Tarea 1: Enumera los títulos de todos los cuentos de Nadie es tan fuerte que se mencionan en la reseña.
Tarea 2:
Responde con la información de la reseña a estas preguntas:
(a) ¿Qué editorial publicó Nadie es tan fuerte?
(b) ¿En qué año se publicó La noche en plena tarde?
(c) ¿Qué mira el narrador de La reina de España mientras escucha la revelación?
Tarea 3: Transcribe de la reseña, tal como aparece, el fragmento que empieza en "Si al comenzar" y termina en "el año 2012.".

Sección de texto:
────
Si al comenzar cada lectura de un libro nos aferráramos a esa declaración de Todorov que sostiene que la literatura es paradójica porque "está constituida de palabras pero que significan más que las palabras, es verbal y transverbal a la vez", muchas veces, creo, saldríamos desilusionados por haber encontrado sólo eso: palabras. No, seguramente, si el libro que recorrimos, que acabamos de atravesar y vivir, es Nadie es tan fuerte, el último volumen de cuentos de Pablo Colacrai, publicado por la editorial Modesto Rimba. Once relatos breves, que se leen de una sentada, integran esta vuelta a la arena de Colacrai, quien no daba a conocer sus escritos desde La noche en plena tarde, publicada por Río Ancho Ediciones, en el año 2012.
Este trayecto literario se inaugura con Anidar, cuento que nos enfrenta al inocente desconcierto del narrador frente a la magia secreta del embarazo y a las preocupaciones de una mujer que se convierte en madre. Las charlas simples que, en realidad, dejan entrever inclinaciones reprimidas, deseos latentes o heridas que siguen sangrando, aparecen con dos amigos muy particulares en Los incomprendidos y con dos hermanos distanciados, en La vuelta manzana, que rememoran un hito de la infancia. En Algo es algo, seguimos de cerca los pensamientos de una muchacha que, en una cena romántica, vuelve a rechazar el ofrecimiento de su novio de iniciar la convivencia. También es una pareja, pero ya rota, la que se encuentra en La reina de España. Ella, la mujer que cita al narrador, quiere hablarle, después de tanto tiempo, y él escuchará una revelación, desolado, mirando el río. Ya a esta altura del libro, podemos comprender y dominar la apuesta literaria de Colacrai: cualquier situación, hasta la más trivial y cotidiana, tiene un peso específico muy superior a lo habitual; sólo hace falta estar atento para captarlo, para exhumarlo de la trampa de las apariencias.
────
Datos proporcionados:
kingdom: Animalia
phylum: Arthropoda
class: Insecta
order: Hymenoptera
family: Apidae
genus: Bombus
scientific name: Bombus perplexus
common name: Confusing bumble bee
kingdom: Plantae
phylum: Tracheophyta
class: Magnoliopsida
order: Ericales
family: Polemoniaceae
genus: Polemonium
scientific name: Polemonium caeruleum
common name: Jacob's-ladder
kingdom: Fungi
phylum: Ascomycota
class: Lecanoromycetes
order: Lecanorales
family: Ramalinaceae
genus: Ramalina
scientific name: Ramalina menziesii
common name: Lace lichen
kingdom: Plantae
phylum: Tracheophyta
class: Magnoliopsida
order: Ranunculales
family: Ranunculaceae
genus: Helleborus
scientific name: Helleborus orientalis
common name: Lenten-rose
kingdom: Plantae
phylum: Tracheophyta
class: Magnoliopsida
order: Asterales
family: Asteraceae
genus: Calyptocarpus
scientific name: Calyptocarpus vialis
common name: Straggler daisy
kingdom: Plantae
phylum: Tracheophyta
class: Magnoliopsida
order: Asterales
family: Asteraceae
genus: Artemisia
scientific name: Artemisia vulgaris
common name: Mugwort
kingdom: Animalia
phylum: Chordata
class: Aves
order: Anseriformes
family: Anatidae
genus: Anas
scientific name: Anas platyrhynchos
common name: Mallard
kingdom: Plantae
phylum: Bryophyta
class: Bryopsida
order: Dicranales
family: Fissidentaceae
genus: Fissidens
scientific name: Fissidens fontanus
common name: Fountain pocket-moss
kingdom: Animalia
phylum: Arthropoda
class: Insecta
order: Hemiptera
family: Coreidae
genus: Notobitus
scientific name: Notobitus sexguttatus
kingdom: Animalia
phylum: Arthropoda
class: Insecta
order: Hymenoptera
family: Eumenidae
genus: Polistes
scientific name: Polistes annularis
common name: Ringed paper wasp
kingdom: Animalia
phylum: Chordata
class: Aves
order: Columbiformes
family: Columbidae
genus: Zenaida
────
Espacio de respuesta 1:
Anidar
Los incomprendidos
La vuelta manzana
Algo es algo
La reina de España

Espacio de respuesta 2:
(a) La editorial Modesto Rimba.
(b) En 2012.
(c) El río.

Espacio de respuesta 3:
Si al comenzar cada lectura de un libro nos aferráramos a esa declaración de Todorov que sostiene que la literatura es paradójica porque "está constituida de palabras pero que significan más que las palabras, es verbal y transverbal a la vez", muchas veces, creo, saldríamos desilusionados por haber encontrado sólo eso: palabras. No, seguramente, si el libro que recorrimos, que acabamos de atravesar y vivir, es Nadie es tan fuerte, el último volumen de cuentos de Pablo Colacrai, publicado por la editorial Modesto Rimba. Once relatos breves, que se leen de una sentada, integran esta vuelta a la arena de Colacrai, quien no daba a conocer sus escritos desde La noche en plena tarde, publicada por Río Ancho Ediciones, en el año 2012.